Q. A particle of specific charge $ \displaystyle \frac {q}{m} = \pi $ C kg-1 is projected from the origin toward positive x-axis with a velocity of 10ms-1 in a uniform magnetic field $\vec B = -2\hat{k}T $ . The velocity $\vec v $ of the particle after time t=1/12 sec will be (in ms-1)

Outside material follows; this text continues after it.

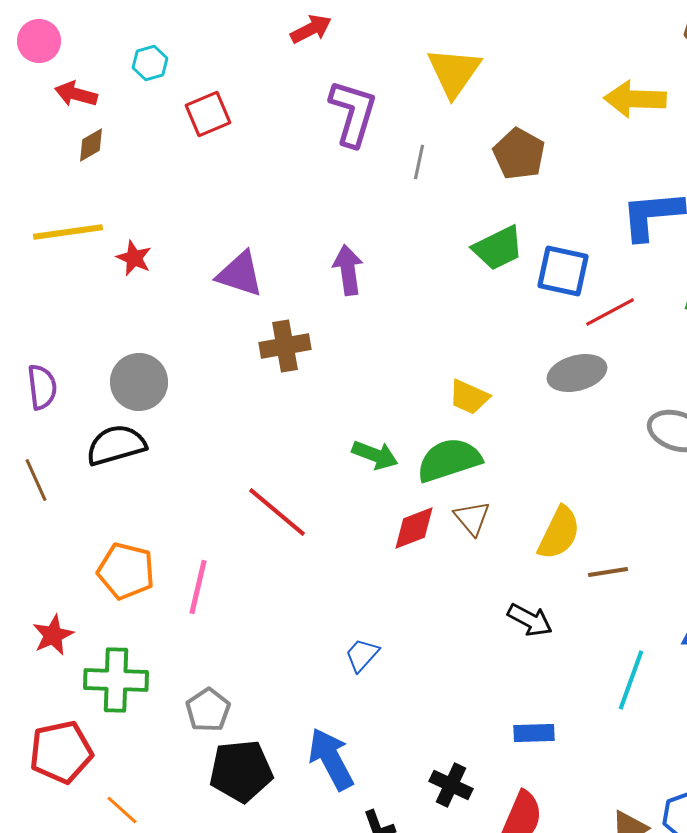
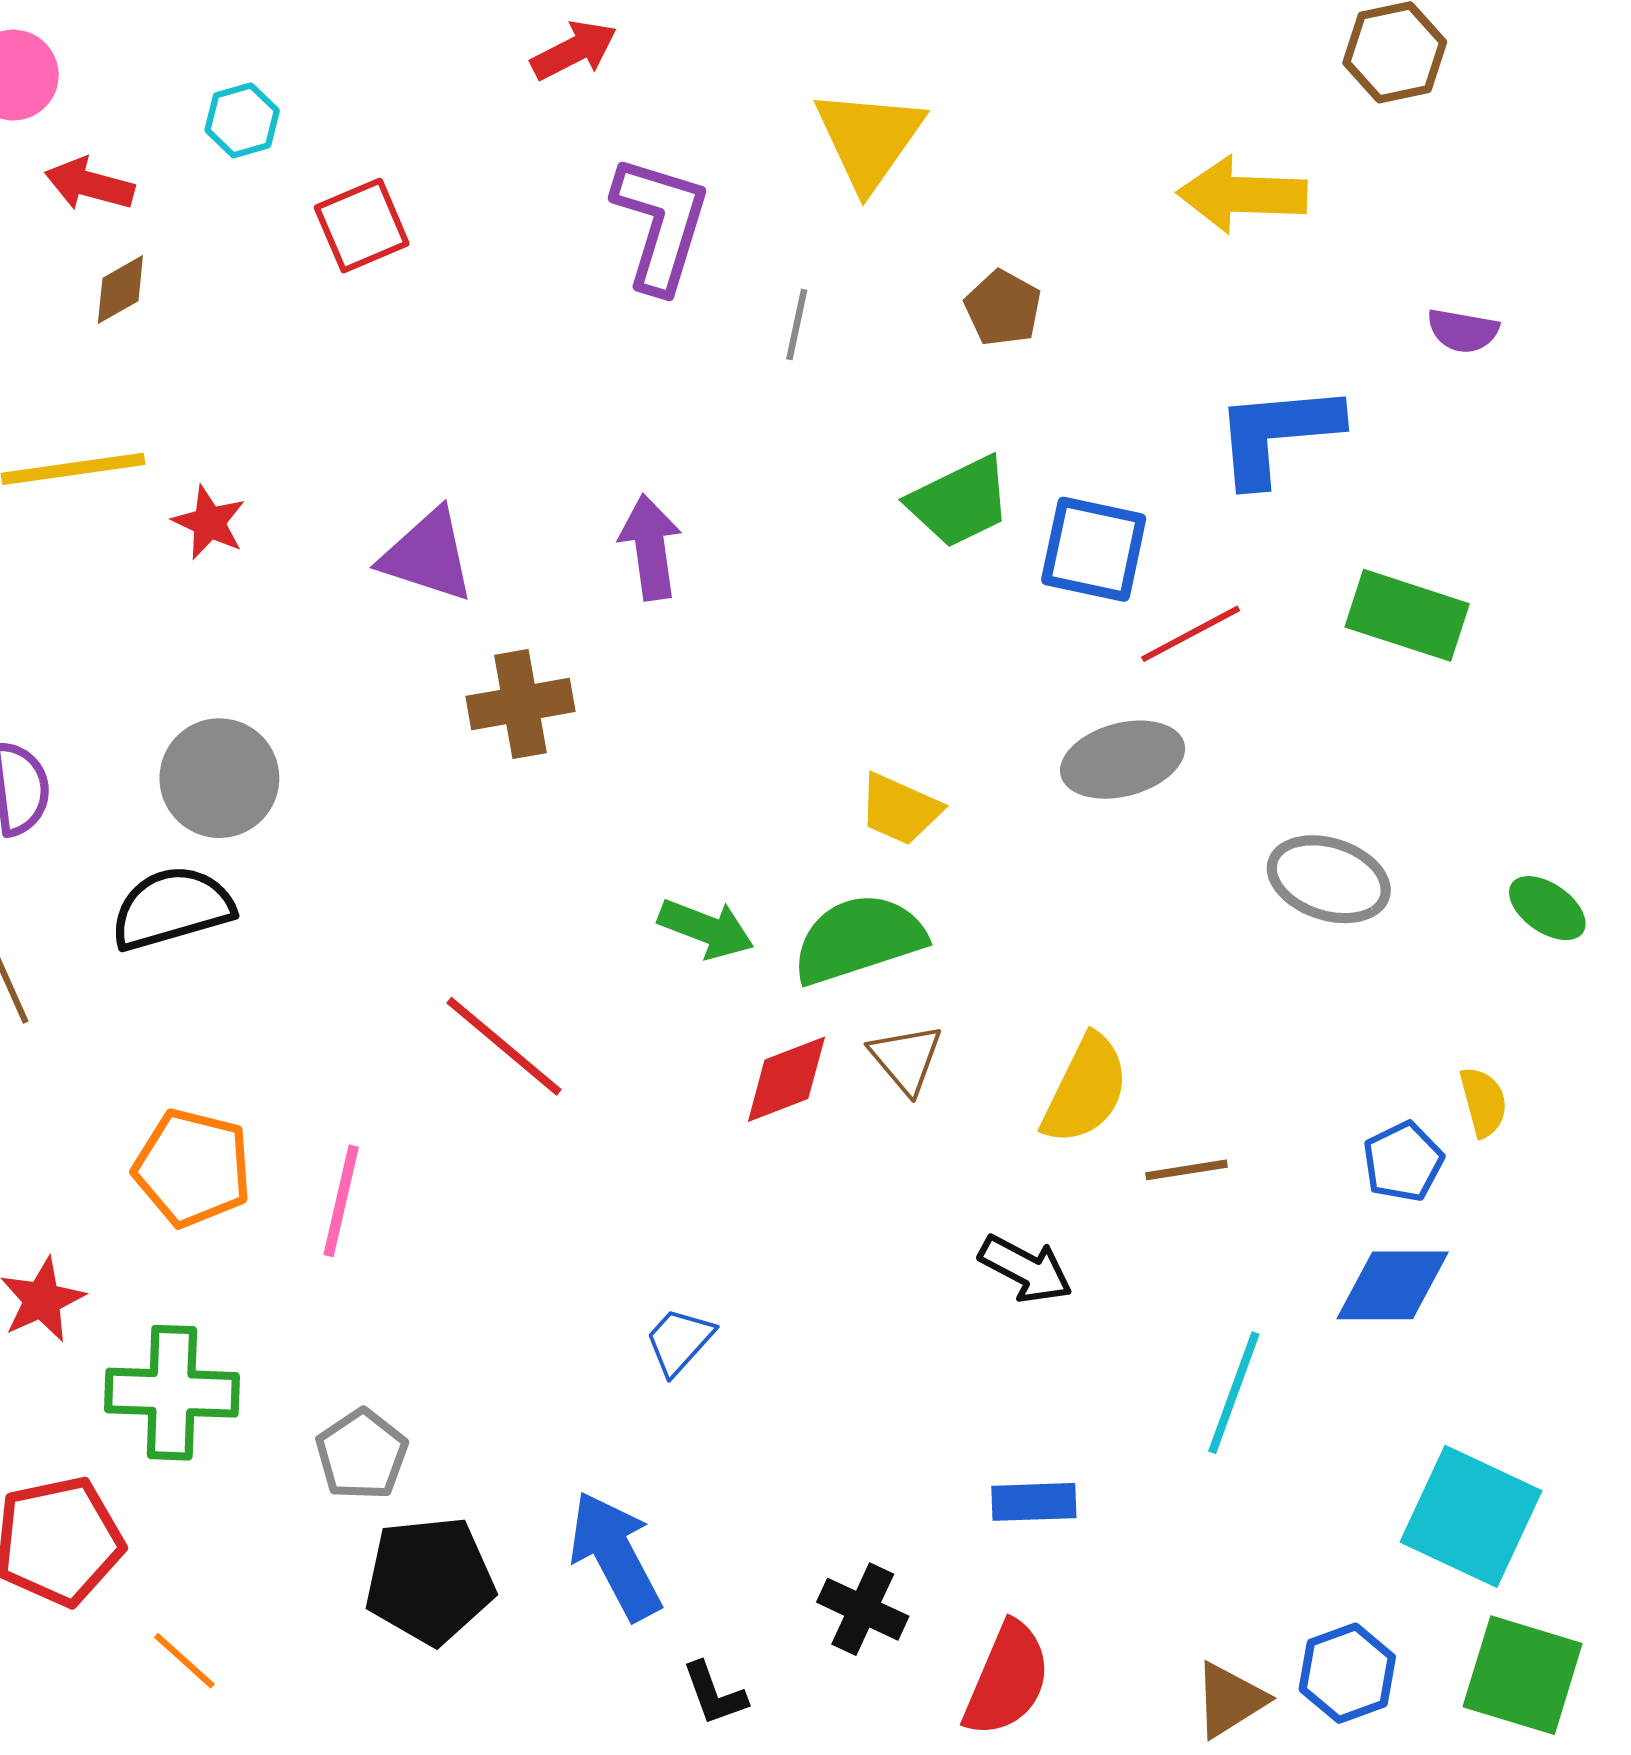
brown pentagon: (519, 154) -> (1003, 308), size x0.7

(a) $\displaystyle 5[\hat{i} + \sqrt 3 \hat{j}] $
(b) $ \displaystyle 5[\sqrt 3 \hat{i} + \hat{j}] $
(c) $ \displaystyle 5[\sqrt 3 \hat{i} – \hat{j}] $
(d) $\displaystyle 5[\hat{i} + \hat{j}] $
Click to See Answer :
$ \displaystyle T = \frac{2\pi m}{q B} $
$ \displaystyle T = \frac{2\pi}{(q/m) B} $
$ \displaystyle T = \frac{2\pi }{\pi \times 2} = 1 s $
after 1/12 sec , θ = 360°/12 = 30°
$ \displaystyle \vec{v} = 10 cos30\hat{i}+ 10sin30\hat{j} $
$ \displaystyle \vec{v} = 10 (cos30\hat{i}+ sin30\hat{j}) $
$ \displaystyle \vec{v} = 10 (\frac{\sqrt{3}}{2}\hat{i}+ \frac{1}{2}\hat{j}) $
$ \displaystyle \vec{v} = 5 (\sqrt{3}\hat{i}+ \hat{j}) $